No pain, no gain: Company-building French VC scores €250M for life sciences fund
In the Truffle Capital playbook, you either go big or go home.
The French VC firm does not bother with pitches from companies vying for investment — instead, it sources the raw material to build companies from scratch. On Wednesday, it unveiled a €250 million boost to invest in the life sciences, in particular, the realm of interventional medical devices.
The recipe for investment is arduous. The firm appraises about 1000 unpublished patent applications from the top 50 universities across the United States and Europe. After whittling the list to five per year, it goes about negotiating exclusive global licenses.
A major source of ‘disruptive’ science and technology is academia, but only some 20% to 30% of patents from universities give rise to companies because academic researchers tend to want to remain within the halls of academia, Philippe Pouletty, co-founder and chief of Truffle Capital, noted in an interview with Endpoints News. “So you have maybe 70% of patent applications which are left aside if you will.”
Once the technology is licensed, Truffle invents a name for the company, hires the management team and puts in millions to develop the tech — all the while remaining the largest, typically solitary shareholder. In the last 15 years, the firm has backed more than 70 companies — of which 80% were created by or with the support of Truffle teams. Altogether, 13 companies, such as Abivax, have gone on to make public debuts, while Truffle has made 17 exits, including sales to Stryker and Boston Scientific.
Truffle — which is named after the famous black truffles of Périgord, a region east of Bordeaux in south-west France inhabited by its co-founders — sets up its startups in France, but the European appetite for investment is eclipsed by investors in the United States, Pouletty acknowledged.
Getting between €30 to €50 million in a Series A funding is possible, but certainly, Euronext is not as powerful nor as deep as Nasdaq, he noted.
“So that means that when you want to grow further the company to the commercial stage, it’s more difficult,” he said. “So M&A is often the preferred route, which is why we’ve sold a number of companies, which is not great for the European economy because most of the buyers are US companies…soon they will be Chinese companies.”
But the investment climate in Europe is ripe for change, he added, noting that the French and German authorities are thinking of putting together a raft of incentives to channel more investment into the biotech and tech industries.
“So I’m quite optimistic that in the next five years, you should see companies being able to grow like in the US on Nasdaq and doing big secondary offerings.”
Created in 2001, Truffle Capital has raised over €1.1 billion so far.

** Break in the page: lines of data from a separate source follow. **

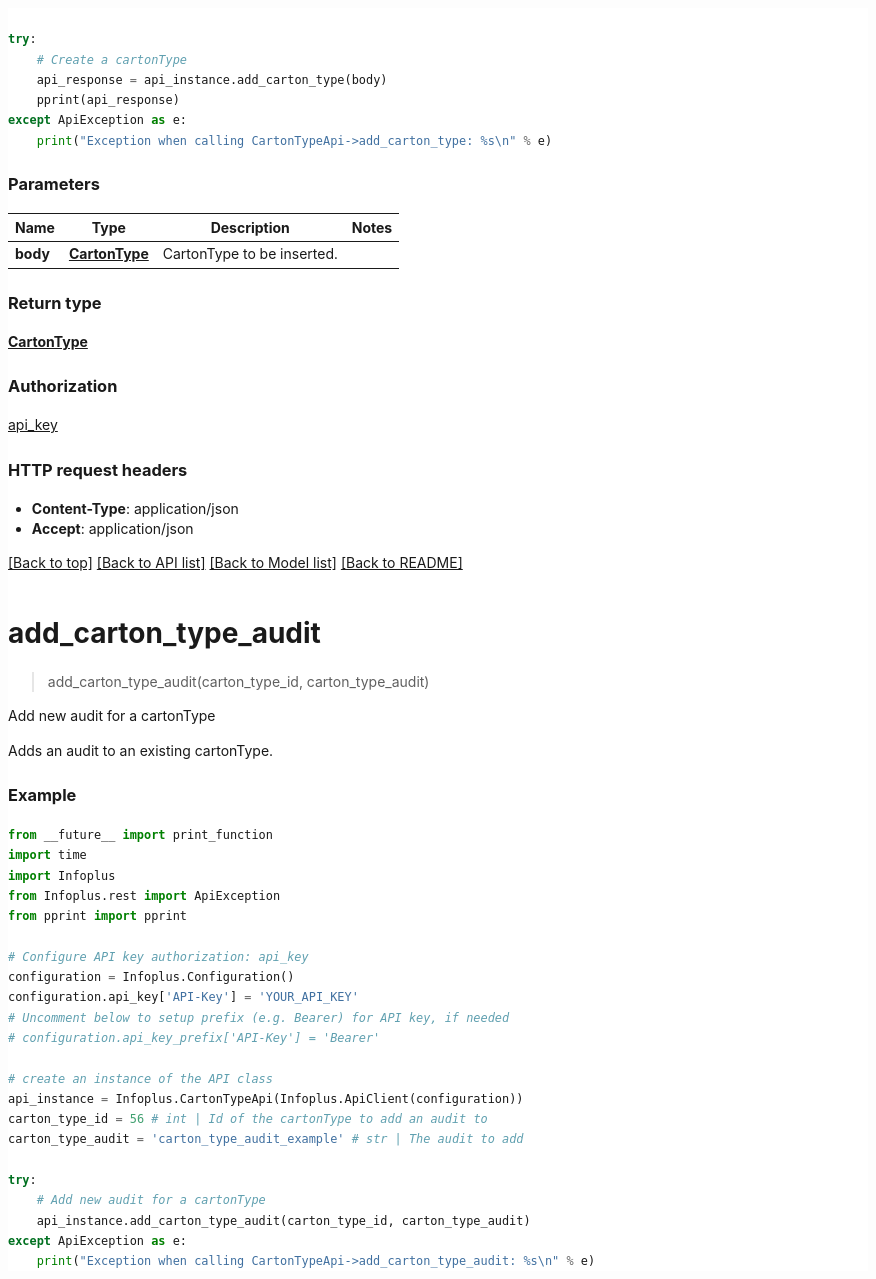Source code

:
```python

try:
    # Create a cartonType
    api_response = api_instance.add_carton_type(body)
    pprint(api_response)
except ApiException as e:
    print("Exception when calling CartonTypeApi->add_carton_type: %s\n" % e)
```

### Parameters

Name | Type | Description  | Notes
------------- | ------------- | ------------- | -------------
 **body** | [**CartonType**](CartonType.md)| CartonType to be inserted. | 

### Return type

[**CartonType**](CartonType.md)

### Authorization

[api_key](../README.md#api_key)

### HTTP request headers

 - **Content-Type**: application/json
 - **Accept**: application/json

[[Back to top]](#) [[Back to API list]](../README.md#documentation-for-api-endpoints) [[Back to Model list]](../README.md#documentation-for-models) [[Back to README]](../README.md)

# **add_carton_type_audit**
> add_carton_type_audit(carton_type_id, carton_type_audit)

Add new audit for a cartonType

Adds an audit to an existing cartonType.

### Example
```python
from __future__ import print_function
import time
import Infoplus
from Infoplus.rest import ApiException
from pprint import pprint

# Configure API key authorization: api_key
configuration = Infoplus.Configuration()
configuration.api_key['API-Key'] = 'YOUR_API_KEY'
# Uncomment below to setup prefix (e.g. Bearer) for API key, if needed
# configuration.api_key_prefix['API-Key'] = 'Bearer'

# create an instance of the API class
api_instance = Infoplus.CartonTypeApi(Infoplus.ApiClient(configuration))
carton_type_id = 56 # int | Id of the cartonType to add an audit to
carton_type_audit = 'carton_type_audit_example' # str | The audit to add

try:
    # Add new audit for a cartonType
    api_instance.add_carton_type_audit(carton_type_id, carton_type_audit)
except ApiException as e:
    print("Exception when calling CartonTypeApi->add_carton_type_audit: %s\n" % e)
```
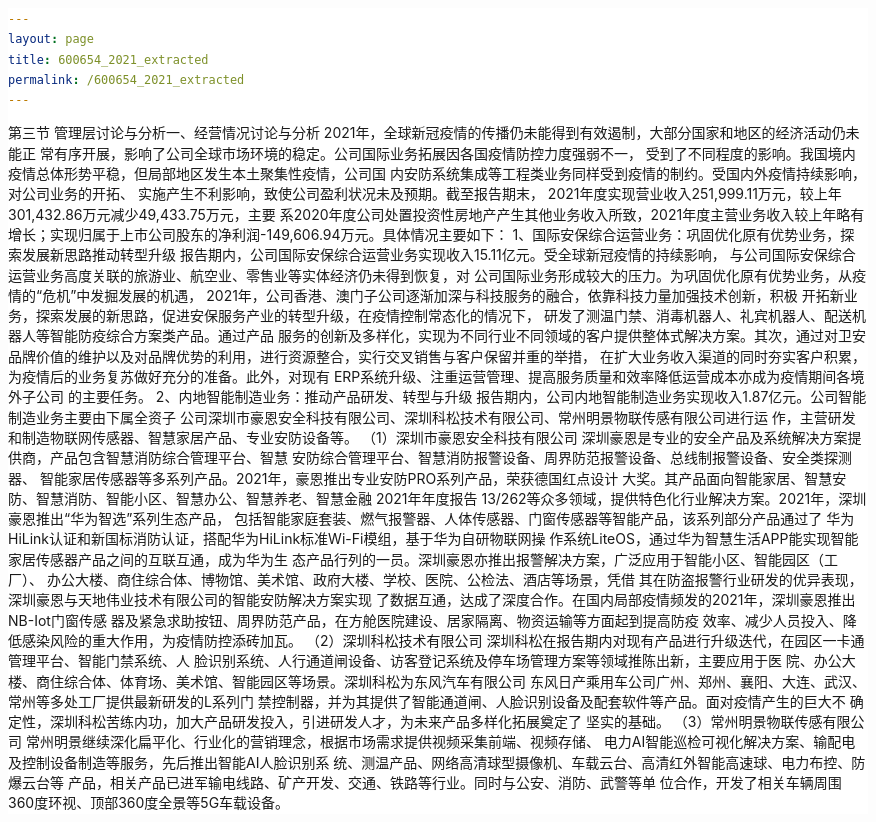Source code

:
 ```yaml
---
layout: page
title: 600654_2021_extracted
permalink: /600654_2021_extracted
---
```


第三节
管理层讨论与分析一、经营情况讨论与分析
2021年，全球新冠疫情的传播仍未能得到有效遏制，大部分国家和地区的经济活动仍未能正
常有序开展，影响了公司全球市场环境的稳定。公司国际业务拓展因各国疫情防控力度强弱不一，
受到了不同程度的影响。我国境内疫情总体形势平稳，但局部地区发生本土聚集性疫情，公司国
内安防系统集成等工程类业务同样受到疫情的制约。受国内外疫情持续影响，对公司业务的开拓、
实施产生不利影响，致使公司盈利状况未及预期。截至报告期末，
2021年度实现营业收入251,999.11万元，较上年301,432.86万元减少49,433.75万元，主要
系2020年度公司处置投资性房地产产生其他业务收入所致，2021年度主营业务收入较上年略有
增长；实现归属于上市公司股东的净利润-149,606.94万元。具体情况主要如下：
1、国际安保综合运营业务：巩固优化原有优势业务，探索发展新思路推动转型升级
报告期内，公司国际安保综合运营业务实现收入15.11亿元。受全球新冠疫情的持续影响，
与公司国际安保综合运营业务高度关联的旅游业、航空业、零售业等实体经济仍未得到恢复，对
公司国际业务形成较大的压力。为巩固优化原有优势业务，从疫情的“危机”中发掘发展的机遇，
2021年，公司香港、澳门子公司逐渐加深与科技服务的融合，依靠科技力量加强技术创新，积极
开拓新业务，探索发展的新思路，促进安保服务产业的转型升级，在疫情控制常态化的情况下，
研发了测温门禁、消毒机器人、礼宾机器人、配送机器人等智能防疫综合方案类产品。通过产品
服务的创新及多样化，实现为不同行业不同领域的客户提供整体式解决方案。其次，通过对卫安
品牌价值的维护以及对品牌优势的利用，进行资源整合，实行交叉销售与客户保留并重的举措，
在扩大业务收入渠道的同时夯实客户积累，为疫情后的业务复苏做好充分的准备。此外，对现有
ERP系统升级、注重运营管理、提高服务质量和效率降低运营成本亦成为疫情期间各境外子公司
的主要任务。
2、内地智能制造业务：推动产品研发、转型与升级
报告期内，公司内地智能制造业务实现收入1.87亿元。公司智能制造业务主要由下属全资子
公司深圳市豪恩安全科技有限公司、深圳科松技术有限公司、常州明景物联传感有限公司进行运
作，主营研发和制造物联网传感器、智慧家居产品、专业安防设备等。
（1）深圳市豪恩安全科技有限公司
深圳豪恩是专业的安全产品及系统解决方案提供商，产品包含智慧消防综合管理平台、智慧
安防综合管理平台、智慧消防报警设备、周界防范报警设备、总线制报警设备、安全类探测器、
智能家居传感器等多系列产品。2021年，豪恩推出专业安防PRO系列产品，荣获德国红点设计
大奖。其产品面向智能家居、智慧安防、智慧消防、智能小区、智慧办公、智慧养老、智慧金融
2021年年度报告
13/262等众多领域，提供特色化行业解决方案。2021年，深圳豪恩推出“华为智选”系列生态产品，
包括智能家庭套装、燃气报警器、人体传感器、门窗传感器等智能产品，该系列部分产品通过了
华为HiLink认证和新国标消防认证，搭配华为HiLink标准Wi-Fi模组，基于华为自研物联网操
作系统LiteOS，通过华为智慧生活APP能实现智能家居传感器产品之间的互联互通，成为华为生
态产品行列的一员。深圳豪恩亦推出报警解决方案，广泛应用于智能小区、智能园区（工厂）、
办公大楼、商住综合体、博物馆、美术馆、政府大楼、学校、医院、公检法、酒店等场景，凭借
其在防盗报警行业研发的优异表现，深圳豪恩与天地伟业技术有限公司的智能安防解决方案实现
了数据互通，达成了深度合作。在国内局部疫情频发的2021年，深圳豪恩推出NB-Iot门窗传感
器及紧急求助按钮、周界防范产品，在方舱医院建设、居家隔离、物资运输等方面起到提高防疫
效率、减少人员投入、降低感染风险的重大作用，为疫情防控添砖加瓦。
（2）深圳科松技术有限公司
深圳科松在报告期内对现有产品进行升级迭代，在园区一卡通管理平台、智能门禁系统、人
脸识别系统、人行通道闸设备、访客登记系统及停车场管理方案等领域推陈出新，主要应用于医
院、办公大楼、商住综合体、体育场、美术馆、智能园区等场景。深圳科松为东风汽车有限公司
东风日产乘用车公司广州、郑州、襄阳、大连、武汉、常州等多处工厂提供最新研发的L系列门
禁控制器，并为其提供了智能通道闸、人脸识别设备及配套软件等产品。面对疫情产生的巨大不
确定性，深圳科松苦练内功，加大产品研发投入，引进研发人才，为未来产品多样化拓展奠定了
坚实的基础。
（3）常州明景物联传感有限公司
常州明景继续深化扁平化、行业化的营销理念，根据市场需求提供视频采集前端、视频存储、
电力AI智能巡检可视化解决方案、输配电及控制设备制造等服务，先后推出智能AI人脸识别系
统、测温产品、网络高清球型摄像机、车载云台、高清红外智能高速球、电力布控、防爆云台等
产品，相关产品已进军输电线路、矿产开发、交通、铁路等行业。同时与公安、消防、武警等单
位合作，开发了相关车辆周围360度环视、顶部360度全景等5G车载设备。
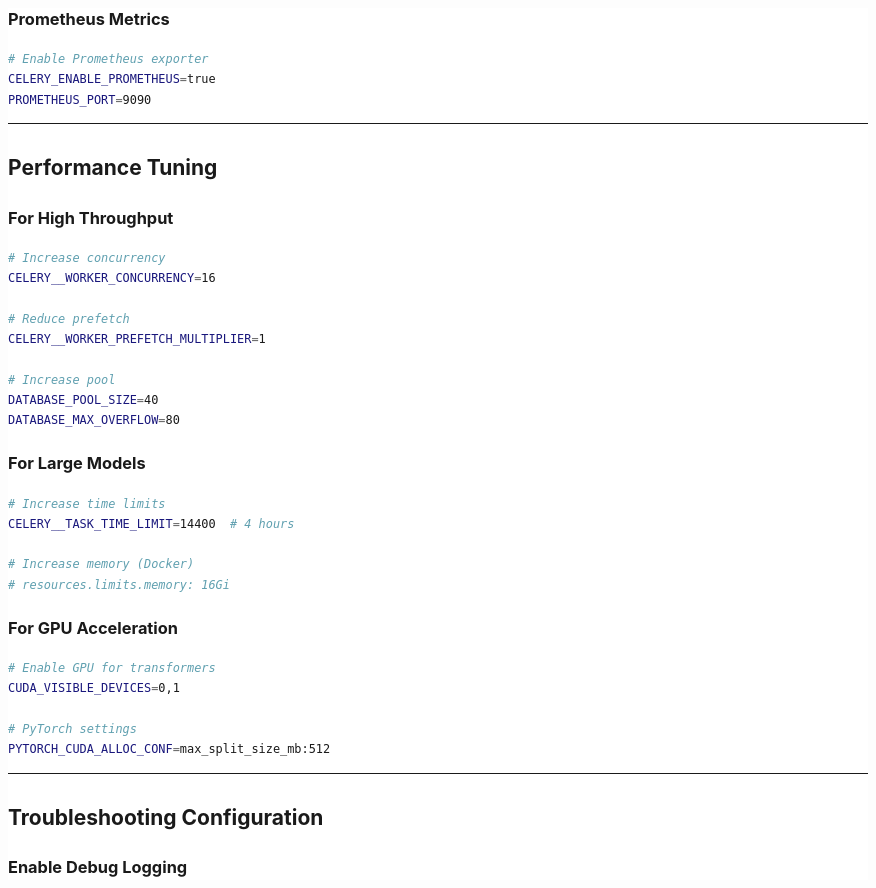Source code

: ### Prometheus Metrics

```bash
# Enable Prometheus exporter
CELERY_ENABLE_PROMETHEUS=true
PROMETHEUS_PORT=9090
```

---

## Performance Tuning

### For High Throughput

```bash
# Increase concurrency
CELERY__WORKER_CONCURRENCY=16

# Reduce prefetch
CELERY__WORKER_PREFETCH_MULTIPLIER=1

# Increase pool
DATABASE_POOL_SIZE=40
DATABASE_MAX_OVERFLOW=80
```

### For Large Models

```bash
# Increase time limits
CELERY__TASK_TIME_LIMIT=14400  # 4 hours

# Increase memory (Docker)
# resources.limits.memory: 16Gi
```

### For GPU Acceleration

```bash
# Enable GPU for transformers
CUDA_VISIBLE_DEVICES=0,1

# PyTorch settings
PYTORCH_CUDA_ALLOC_CONF=max_split_size_mb:512
```

---

## Troubleshooting Configuration

### Enable Debug Logging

Aside from its fintech interest, the firm’s BioMedTech strategy is focused on technology that helps patients more efficiently and cost-effectively within the fields of cardiology, neurology, dermo-cosmetics, oncology, gastroenterology, and orthopedics.
The work has already begun. Five companies have been created with this new injection of funds, including HoliStick Medical, which is focused on treating serious cardiac ailments without open-heart surgery; Skinosive, which is working on technology to prevent skin cancers; and Artedrone, whose autonomous micro-robots are being engineered to prevent and treat cerebrovascular issues. Another three are slated for 2020, and the plan is to create up to a dozen companies in total.
“We build the company, we have 90% ownership, and if we succeed, we can say, thanks to Truffle otherwise this company would not exist,” Pouletty said. “If we fail, we say we were stupid and we don’t accuse someone else of mistakes. It’s our success or our mistakes.”